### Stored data
--- --- ---

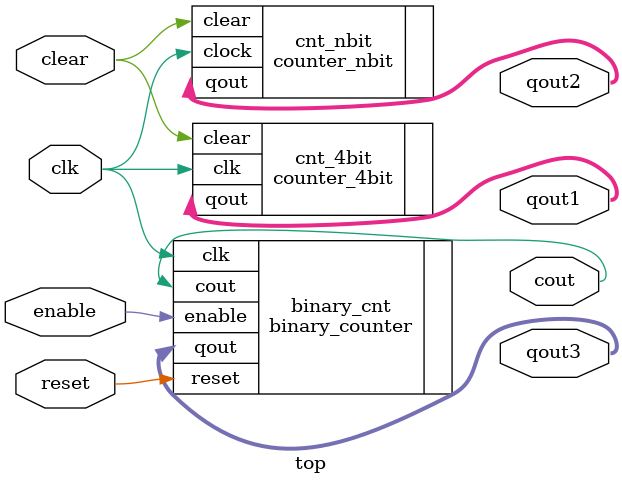
<source format=v>
module top(
    input wire clk,
    input wire enable,
    input wire reset,
    input wire clear,
    output wire cout,
    output wire [3:0] qout1,
    output wire [3:0] qout2,
    output wire [3:0] qout3
);

    // ÀÎ½ºÅÏ½ºÈ­ÇÑ counter_4bit ¸ðµâ
    counter_4bit cnt_4bit (
        .clk(clk),
        .clear(clear),
        .qout(qout1)
    );
    
    // ÀÎ½ºÅÏ½ºÈ­ÇÑ µÎ ¹øÂ° binary_counter ¸ðµâ
    counter_nbit #(.N(4)) cnt_nbit (
        .clock(clk),
        .clear(clear),
        .qout(qout2)
    );
    
        // ÀÎ½ºÅÏ½ºÈ­ÇÑ Ã¹ ¹øÂ° binary_counter ¸ðµâ
    binary_counter #(.N(4)) binary_cnt (
        .clk(clk),
        .enable(enable),
        .reset(reset),
        .cout(cout),
        .qout(qout3)
    );


endmodule

</source>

--- --- ---

### Work instructions
Above are the records; print them all exactly and keep the pictures out.

### Task result
<source format=v>
module top(
    input wire clk,
    input wire enable,
    input wire reset,
    input wire clear,
    output wire cout,
    output wire [3:0] qout1,
    output wire [3:0] qout2,
    output wire [3:0] qout3
);

    // ÀÎ½ºÅÏ½ºÈ­ÇÑ counter_4bit ¸ðµâ
    counter_4bit cnt_4bit (
        .clk(clk),
        .clear(clear),
        .qout(qout1)
    );
    
    // ÀÎ½ºÅÏ½ºÈ­ÇÑ µÎ ¹øÂ° binary_counter ¸ðµâ
    counter_nbit #(.N(4)) cnt_nbit (
        .clock(clk),
        .clear(clear),
        .qout(qout2)
    );
    
        // ÀÎ½ºÅÏ½ºÈ­ÇÑ Ã¹ ¹øÂ° binary_counter ¸ðµâ
    binary_counter #(.N(4)) binary_cnt (
        .clk(clk),
        .enable(enable),
        .reset(reset),
        .cout(cout),
        .qout(qout3)
    );


endmodule

</source>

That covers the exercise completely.